— start of Record extracts —
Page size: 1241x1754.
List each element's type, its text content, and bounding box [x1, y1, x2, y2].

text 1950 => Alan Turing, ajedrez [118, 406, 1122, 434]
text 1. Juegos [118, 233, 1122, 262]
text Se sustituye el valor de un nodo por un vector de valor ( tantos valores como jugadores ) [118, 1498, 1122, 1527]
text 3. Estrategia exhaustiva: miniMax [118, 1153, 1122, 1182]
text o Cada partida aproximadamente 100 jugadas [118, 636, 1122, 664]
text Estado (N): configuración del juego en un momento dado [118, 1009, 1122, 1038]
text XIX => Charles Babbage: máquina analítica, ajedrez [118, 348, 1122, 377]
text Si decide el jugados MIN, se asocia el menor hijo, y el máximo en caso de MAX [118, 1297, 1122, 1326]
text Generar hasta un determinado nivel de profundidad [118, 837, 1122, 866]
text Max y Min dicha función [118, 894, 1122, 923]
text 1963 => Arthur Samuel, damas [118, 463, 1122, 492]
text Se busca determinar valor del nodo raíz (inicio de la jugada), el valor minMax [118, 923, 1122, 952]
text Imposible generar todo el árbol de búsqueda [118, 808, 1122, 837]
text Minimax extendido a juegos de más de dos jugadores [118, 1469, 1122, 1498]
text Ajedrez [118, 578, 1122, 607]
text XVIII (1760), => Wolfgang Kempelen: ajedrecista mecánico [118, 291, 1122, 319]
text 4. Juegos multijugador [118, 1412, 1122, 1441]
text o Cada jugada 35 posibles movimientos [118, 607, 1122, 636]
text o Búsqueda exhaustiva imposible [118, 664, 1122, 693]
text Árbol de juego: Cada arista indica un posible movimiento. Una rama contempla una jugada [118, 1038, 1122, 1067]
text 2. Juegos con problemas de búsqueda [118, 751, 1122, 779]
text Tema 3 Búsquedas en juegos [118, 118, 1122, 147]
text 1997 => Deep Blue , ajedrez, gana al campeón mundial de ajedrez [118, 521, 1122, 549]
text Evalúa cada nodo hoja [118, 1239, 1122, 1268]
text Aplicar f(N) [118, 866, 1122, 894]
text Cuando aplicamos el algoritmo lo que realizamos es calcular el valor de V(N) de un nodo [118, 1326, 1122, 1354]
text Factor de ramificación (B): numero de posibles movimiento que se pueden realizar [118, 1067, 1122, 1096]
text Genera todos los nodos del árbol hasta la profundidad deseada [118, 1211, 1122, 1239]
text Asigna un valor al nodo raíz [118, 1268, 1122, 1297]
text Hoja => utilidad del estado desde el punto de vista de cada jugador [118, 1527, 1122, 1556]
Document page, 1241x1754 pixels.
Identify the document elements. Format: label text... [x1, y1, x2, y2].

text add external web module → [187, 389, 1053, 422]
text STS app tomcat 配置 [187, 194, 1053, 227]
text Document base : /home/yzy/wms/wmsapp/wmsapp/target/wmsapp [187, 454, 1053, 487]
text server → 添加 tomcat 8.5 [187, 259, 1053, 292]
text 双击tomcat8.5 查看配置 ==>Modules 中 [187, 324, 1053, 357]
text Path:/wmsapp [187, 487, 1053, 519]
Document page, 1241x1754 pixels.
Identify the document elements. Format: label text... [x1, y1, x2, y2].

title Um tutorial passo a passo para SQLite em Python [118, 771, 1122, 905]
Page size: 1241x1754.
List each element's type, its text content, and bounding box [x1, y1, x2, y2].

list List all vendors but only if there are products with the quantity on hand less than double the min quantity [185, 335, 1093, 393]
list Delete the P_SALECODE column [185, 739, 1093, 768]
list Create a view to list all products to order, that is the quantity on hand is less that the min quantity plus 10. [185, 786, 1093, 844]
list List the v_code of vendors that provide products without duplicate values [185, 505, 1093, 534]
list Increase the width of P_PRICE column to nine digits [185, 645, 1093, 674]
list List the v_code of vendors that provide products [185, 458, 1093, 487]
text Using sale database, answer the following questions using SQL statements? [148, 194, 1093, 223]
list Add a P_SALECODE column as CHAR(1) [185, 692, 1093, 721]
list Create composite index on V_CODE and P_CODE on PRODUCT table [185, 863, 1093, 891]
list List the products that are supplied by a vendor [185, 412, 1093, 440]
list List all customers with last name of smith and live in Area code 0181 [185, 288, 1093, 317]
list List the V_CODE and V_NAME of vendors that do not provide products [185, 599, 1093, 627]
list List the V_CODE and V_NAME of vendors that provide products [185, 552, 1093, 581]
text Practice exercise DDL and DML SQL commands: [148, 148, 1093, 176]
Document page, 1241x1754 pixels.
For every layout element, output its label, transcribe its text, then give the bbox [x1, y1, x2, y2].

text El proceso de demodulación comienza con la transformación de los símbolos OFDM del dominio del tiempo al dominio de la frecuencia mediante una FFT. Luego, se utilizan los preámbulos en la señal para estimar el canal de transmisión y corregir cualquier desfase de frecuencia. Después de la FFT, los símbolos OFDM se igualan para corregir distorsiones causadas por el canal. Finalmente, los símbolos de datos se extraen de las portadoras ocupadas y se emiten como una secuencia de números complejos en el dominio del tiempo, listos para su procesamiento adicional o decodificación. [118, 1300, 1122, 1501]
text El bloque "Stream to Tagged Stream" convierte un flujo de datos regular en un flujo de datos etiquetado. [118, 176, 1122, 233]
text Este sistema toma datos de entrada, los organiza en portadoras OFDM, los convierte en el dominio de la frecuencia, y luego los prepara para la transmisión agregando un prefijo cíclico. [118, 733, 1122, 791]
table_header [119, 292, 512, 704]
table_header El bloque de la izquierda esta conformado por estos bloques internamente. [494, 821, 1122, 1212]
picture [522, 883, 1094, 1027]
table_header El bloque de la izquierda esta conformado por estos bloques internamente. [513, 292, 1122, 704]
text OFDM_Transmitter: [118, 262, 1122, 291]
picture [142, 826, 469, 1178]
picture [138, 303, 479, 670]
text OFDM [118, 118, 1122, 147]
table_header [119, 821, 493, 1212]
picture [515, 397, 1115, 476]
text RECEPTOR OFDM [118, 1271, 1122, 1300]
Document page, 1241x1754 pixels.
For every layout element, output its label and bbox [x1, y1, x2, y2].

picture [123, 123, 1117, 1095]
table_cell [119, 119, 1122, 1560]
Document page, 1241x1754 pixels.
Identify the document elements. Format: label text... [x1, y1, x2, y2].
— end of Record extracts —
Please write out all of the rows above once more, word for word and without any changes.

## Response to this task
Page size: 1241x1754.
List each element's type, its text content, and bounding box [x1, y1, x2, y2].

text 1950 => Alan Turing, ajedrez [118, 406, 1122, 434]
text 1. Juegos [118, 233, 1122, 262]
text Se sustituye el valor de un nodo por un vector de valor ( tantos valores como jugadores ) [118, 1498, 1122, 1527]
text 3. Estrategia exhaustiva: miniMax [118, 1153, 1122, 1182]
text o Cada partida aproximadamente 100 jugadas [118, 636, 1122, 664]
text Estado (N): configuración del juego en un momento dado [118, 1009, 1122, 1038]
text XIX => Charles Babbage: máquina analítica, ajedrez [118, 348, 1122, 377]
text Si decide el jugados MIN, se asocia el menor hijo, y el máximo en caso de MAX [118, 1297, 1122, 1326]
text Generar hasta un determinado nivel de profundidad [118, 837, 1122, 866]
text Max y Min dicha función [118, 894, 1122, 923]
text 1963 => Arthur Samuel, damas [118, 463, 1122, 492]
text Se busca determinar valor del nodo raíz (inicio de la jugada), el valor minMax [118, 923, 1122, 952]
text Imposible generar todo el árbol de búsqueda [118, 808, 1122, 837]
text Minimax extendido a juegos de más de dos jugadores [118, 1469, 1122, 1498]
text Ajedrez [118, 578, 1122, 607]
text XVIII (1760), => Wolfgang Kempelen: ajedrecista mecánico [118, 291, 1122, 319]
text 4. Juegos multijugador [118, 1412, 1122, 1441]
text o Cada jugada 35 posibles movimientos [118, 607, 1122, 636]
text o Búsqueda exhaustiva imposible [118, 664, 1122, 693]
text Árbol de juego: Cada arista indica un posible movimiento. Una rama contempla una jugada [118, 1038, 1122, 1067]
text 2. Juegos con problemas de búsqueda [118, 751, 1122, 779]
text Tema 3 Búsquedas en juegos [118, 118, 1122, 147]
text 1997 => Deep Blue , ajedrez, gana al campeón mundial de ajedrez [118, 521, 1122, 549]
text Evalúa cada nodo hoja [118, 1239, 1122, 1268]
text Aplicar f(N) [118, 866, 1122, 894]
text Cuando aplicamos el algoritmo lo que realizamos es calcular el valor de V(N) de un nodo [118, 1326, 1122, 1354]
text Factor de ramificación (B): numero de posibles movimiento que se pueden realizar [118, 1067, 1122, 1096]
text Genera todos los nodos del árbol hasta la profundidad deseada [118, 1211, 1122, 1239]
text Asigna un valor al nodo raíz [118, 1268, 1122, 1297]
text Hoja => utilidad del estado desde el punto de vista de cada jugador [118, 1527, 1122, 1556]
Document page, 1241x1754 pixels.
Identify the document elements. Format: label text... [x1, y1, x2, y2].

text add external web module → [187, 389, 1053, 422]
text STS app tomcat 配置 [187, 194, 1053, 227]
text Document base : /home/yzy/wms/wmsapp/wmsapp/target/wmsapp [187, 454, 1053, 487]
text server → 添加 tomcat 8.5 [187, 259, 1053, 292]
text 双击tomcat8.5 查看配置 ==>Modules 中 [187, 324, 1053, 357]
text Path:/wmsapp [187, 487, 1053, 519]
Document page, 1241x1754 pixels.
Identify the document elements. Format: label text... [x1, y1, x2, y2].

title Um tutorial passo a passo para SQLite em Python [118, 771, 1122, 905]
Page size: 1241x1754.
List each element's type, its text content, and bounding box [x1, y1, x2, y2].

list List all vendors but only if there are products with the quantity on hand less than double the min quantity [185, 335, 1093, 393]
list Delete the P_SALECODE column [185, 739, 1093, 768]
list Create a view to list all products to order, that is the quantity on hand is less that the min quantity plus 10. [185, 786, 1093, 844]
list List the v_code of vendors that provide products without duplicate values [185, 505, 1093, 534]
list Increase the width of P_PRICE column to nine digits [185, 645, 1093, 674]
list List the v_code of vendors that provide products [185, 458, 1093, 487]
text Using sale database, answer the following questions using SQL statements? [148, 194, 1093, 223]
list Add a P_SALECODE column as CHAR(1) [185, 692, 1093, 721]
list Create composite index on V_CODE and P_CODE on PRODUCT table [185, 863, 1093, 891]
list List the products that are supplied by a vendor [185, 412, 1093, 440]
list List all customers with last name of smith and live in Area code 0181 [185, 288, 1093, 317]
list List the V_CODE and V_NAME of vendors that do not provide products [185, 599, 1093, 627]
list List the V_CODE and V_NAME of vendors that provide products [185, 552, 1093, 581]
text Practice exercise DDL and DML SQL commands: [148, 148, 1093, 176]
Document page, 1241x1754 pixels.
For every layout element, output its label, transcribe its text, then give the bbox [x1, y1, x2, y2].

text El proceso de demodulación comienza con la transformación de los símbolos OFDM del dominio del tiempo al dominio de la frecuencia mediante una FFT. Luego, se utilizan los preámbulos en la señal para estimar el canal de transmisión y corregir cualquier desfase de frecuencia. Después de la FFT, los símbolos OFDM se igualan para corregir distorsiones causadas por el canal. Finalmente, los símbolos de datos se extraen de las portadoras ocupadas y se emiten como una secuencia de números complejos en el dominio del tiempo, listos para su procesamiento adicional o decodificación. [118, 1300, 1122, 1501]
text El bloque "Stream to Tagged Stream" convierte un flujo de datos regular en un flujo de datos etiquetado. [118, 176, 1122, 233]
text Este sistema toma datos de entrada, los organiza en portadoras OFDM, los convierte en el dominio de la frecuencia, y luego los prepara para la transmisión agregando un prefijo cíclico. [118, 733, 1122, 791]
table_header [119, 292, 512, 704]
table_header El bloque de la izquierda esta conformado por estos bloques internamente. [494, 821, 1122, 1212]
picture [522, 883, 1094, 1027]
table_header El bloque de la izquierda esta conformado por estos bloques internamente. [513, 292, 1122, 704]
text OFDM_Transmitter: [118, 262, 1122, 291]
picture [142, 826, 469, 1178]
picture [138, 303, 479, 670]
text OFDM [118, 118, 1122, 147]
table_header [119, 821, 493, 1212]
picture [515, 397, 1115, 476]
text RECEPTOR OFDM [118, 1271, 1122, 1300]
Document page, 1241x1754 pixels.
For every layout element, output its label and bbox [x1, y1, x2, y2].

picture [123, 123, 1117, 1095]
table_cell [119, 119, 1122, 1560]
Document page, 1241x1754 pixels.
Identify the document elements. Format: label text... [x1, y1, x2, y2].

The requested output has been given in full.